Mathews Correlation matrix:
To do this, we first load the predicted probabilities for the evaluation set and assign classes based on an input threshold value determining the range for class = 1:
def score_model_measurement(probs,threshold):
predicted = np.array([1 if x > threshold else 0 for x in probs[:,0]])
return predicted
Once classes are assigned, the corresponding confusion matrix and MCC is calculated:
#Print confusion matric and calculate Matthews correlation coefficient (MCC)
def print_metrics(labels, scores):
conf = confusion_matrix(labels, scores)
print(' Confusion matrix')
print(' Score positive Score negative')
print('Actual positive %6d' % conf[1,1] + ' %5d' % conf[1,0])
print('Actual negative %6d' % conf[0,1] + ' %5d' % conf[0,0])
print('')
print('Accuracy %0.2f' % accuracy_score(labels, scores))
TP = conf[1,1]
TN = conf[0,0]
FP = conf[0,1]
FN = conf[1,0]
MCC = ((TP*TN) - (FP*FN)) / np.sqrt((TP+FP)*(TP+FN)*(TN+FP)*(TN+FN))
print('MCC = %0.2f' %MCC)
return MCC
The evaluation routine runs every single epoch and plots the following as a function of the epoch number:
- Training set loss (Sigmoid cross entropy)
- Evaluation set accuracy determined by Area Under Curve (AUC)
- Evaluation set MCC
Following the development of these parameters during the training allows us to determine the predictive power for the minority class, when further learning does not provide further improvement and when we start risking overfitting.
Hyper-parameters:
- Epochs: 60
- Training rate: 0.001
- Batch size: 40
- Shuffle: Yes
CNN Model #2
Model Architecture
Performance Evaluation Hyper-parameters:
- Epochs: 35
- Training rate: 0.001
- Batch size: 60
- Shuffle: Yes
Conclusion
Both architectures, which mostly differed in the number of features and nodes, showed similar prediction power achieving an accuracy(AUC) of ~0.94 and Mathews Correlation Coefficient around 0.57. For comparison, this is very similar to what we were able to achieve with gradient boosted trees on data from statistical analysis of the time signal. Nevertheless, the construction of the CNN solution was considerably less effort intensive as the CNN automatically extracts the features at a cost of longer training time.
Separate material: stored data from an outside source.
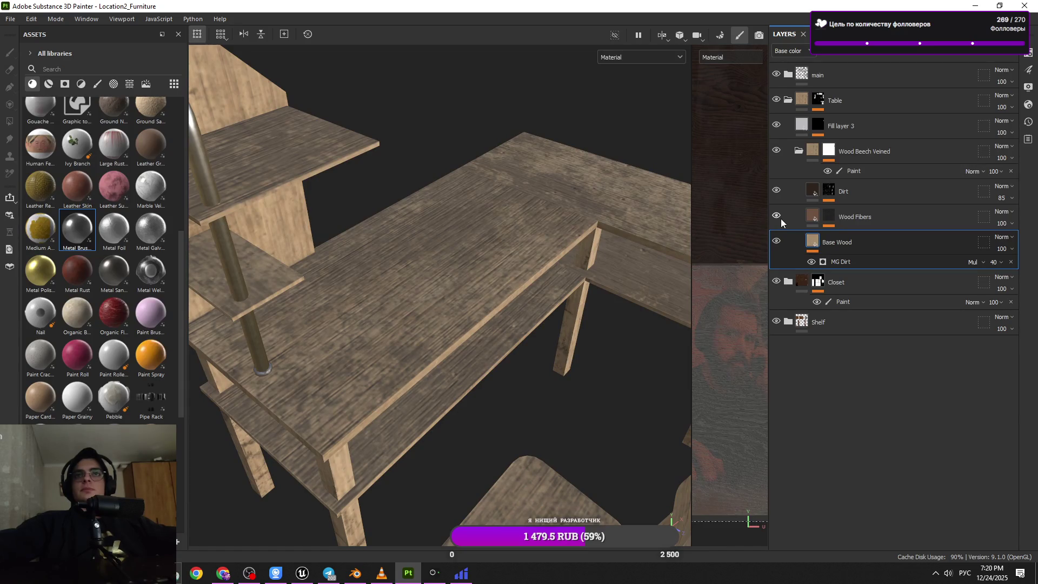
- Collapse Wood Beech Veined, then frame the scene and close in on the shelf unit
mouse_move(385, 340)
alt+mouse_down()
mouse_move(396, 343)
mouse_move(410, 307)
alt+mouse_up()
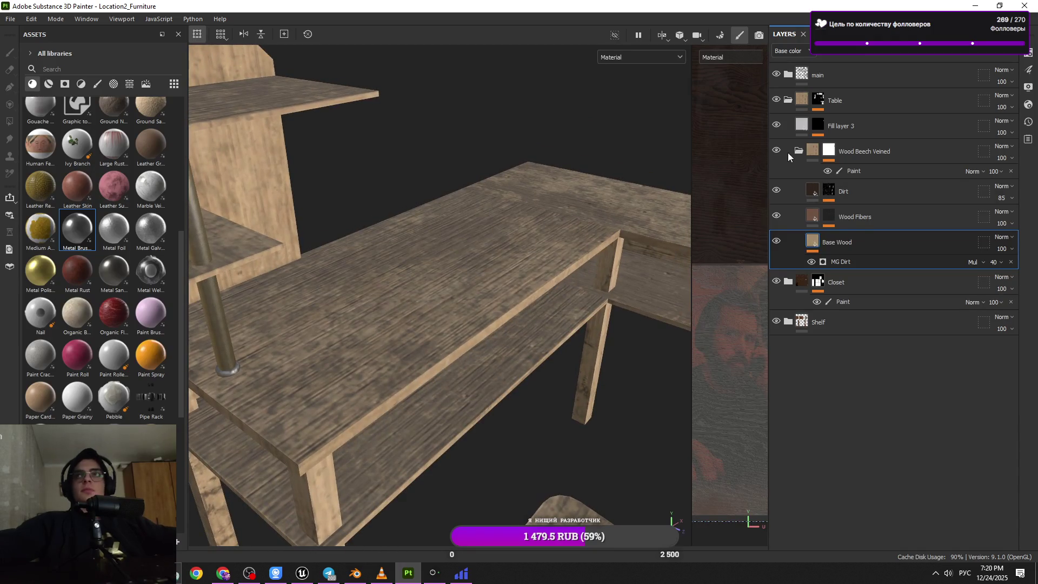
click(805, 152)
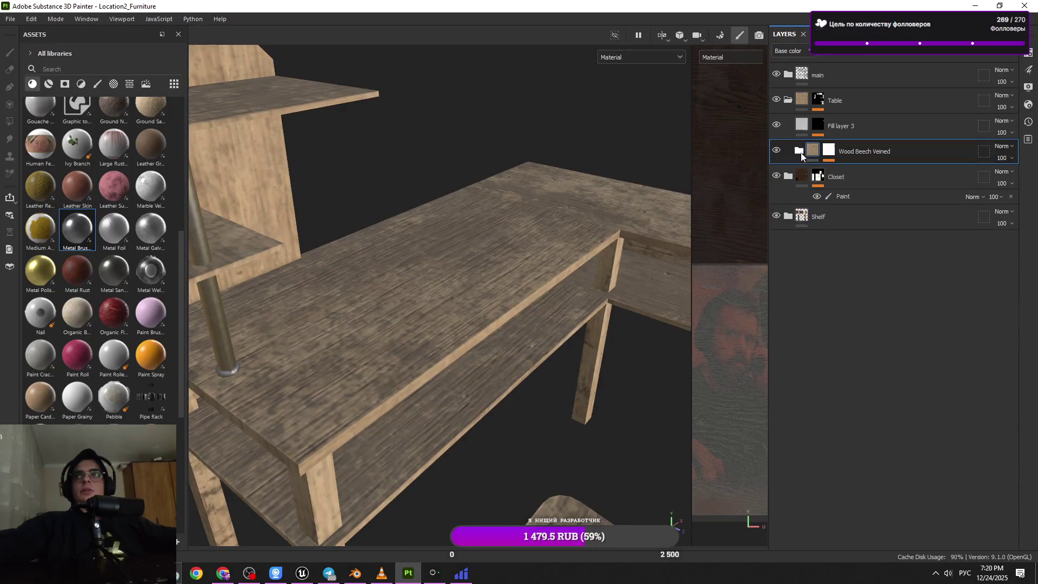
key(f)
mouse_move(445, 313)
alt+mouse_down()
mouse_move(533, 271)
mouse_move(483, 322)
mouse_move(505, 279)
alt+mouse_up()
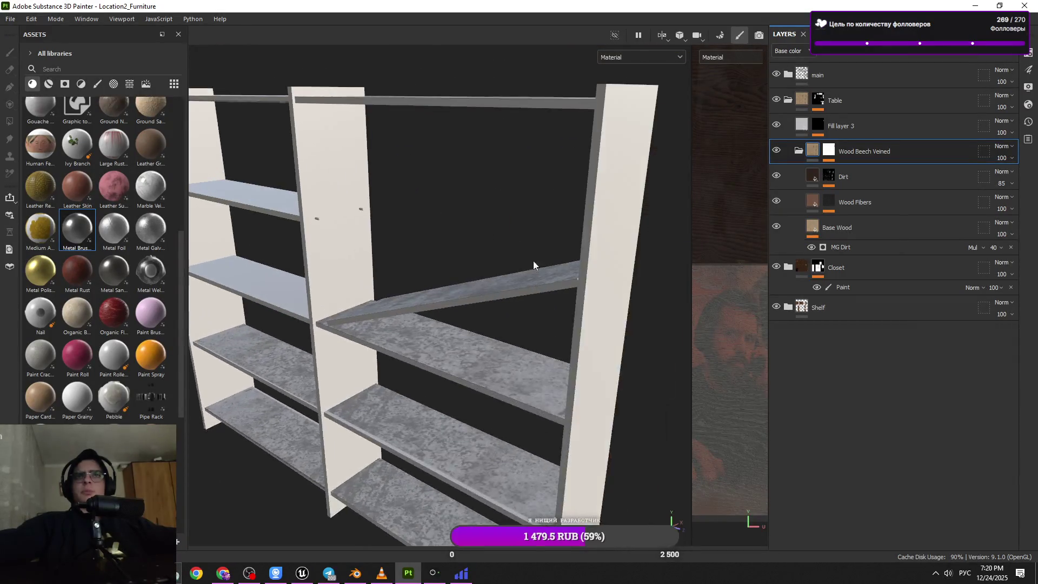
- Collapse the Table group, select the main folder, and orbit to an angled view of the shelf
click(789, 100)
click(844, 74)
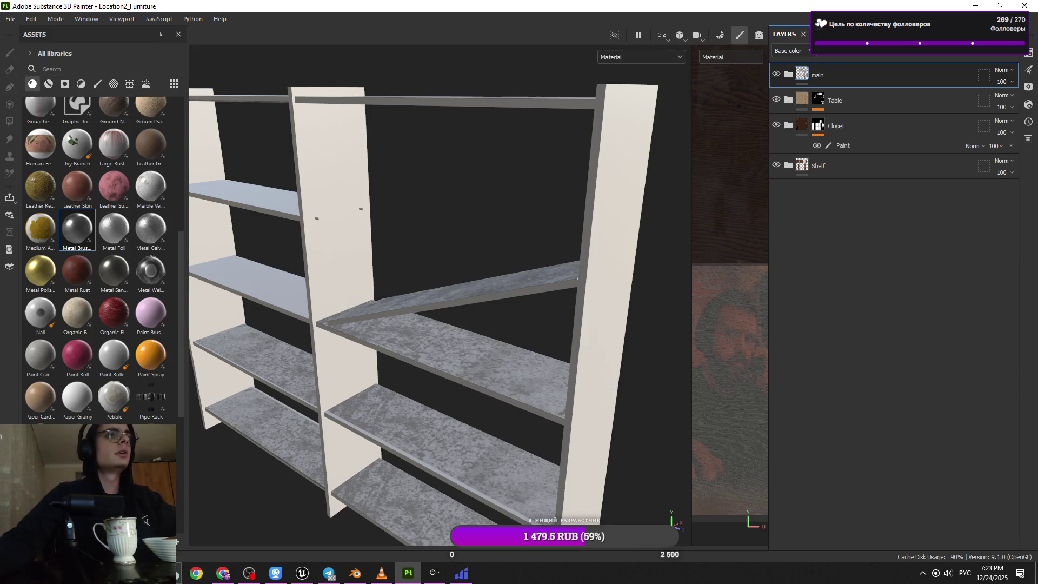
key(alt+Tab)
If we consider that human capital is more expensive than computing power, this metrics still comes in favour of the CNN.That being said, the ultimate goal is to use an ensemble of classifiers that will take a vote on the final class and further increase the predictive power.
The main difference between the two architectures was in the training time where the model #1 required 255 seconds per 100 steps and model #2 required 150 seconds. Therefore, all other metrics being the same, model #2 would be more favorable as it is faster and requires less computing resources.
Looking at the evaluation plots vs training epoch, we can also estimate that there is very little to no improvement in running the training beyond epoch #40 and we only increase the risk of overfitting.
Example results:
Confusion matrix
Score positive Score negative
Actual positive 90 18
Actual negative 118 1952
Accuracy 0.94
MCC = 0.57
INFO:tensorflow:loss = 0.08221432, step = 10556 (150.680 sec)
INFO:tensorflow:global_step/sec: 0.241183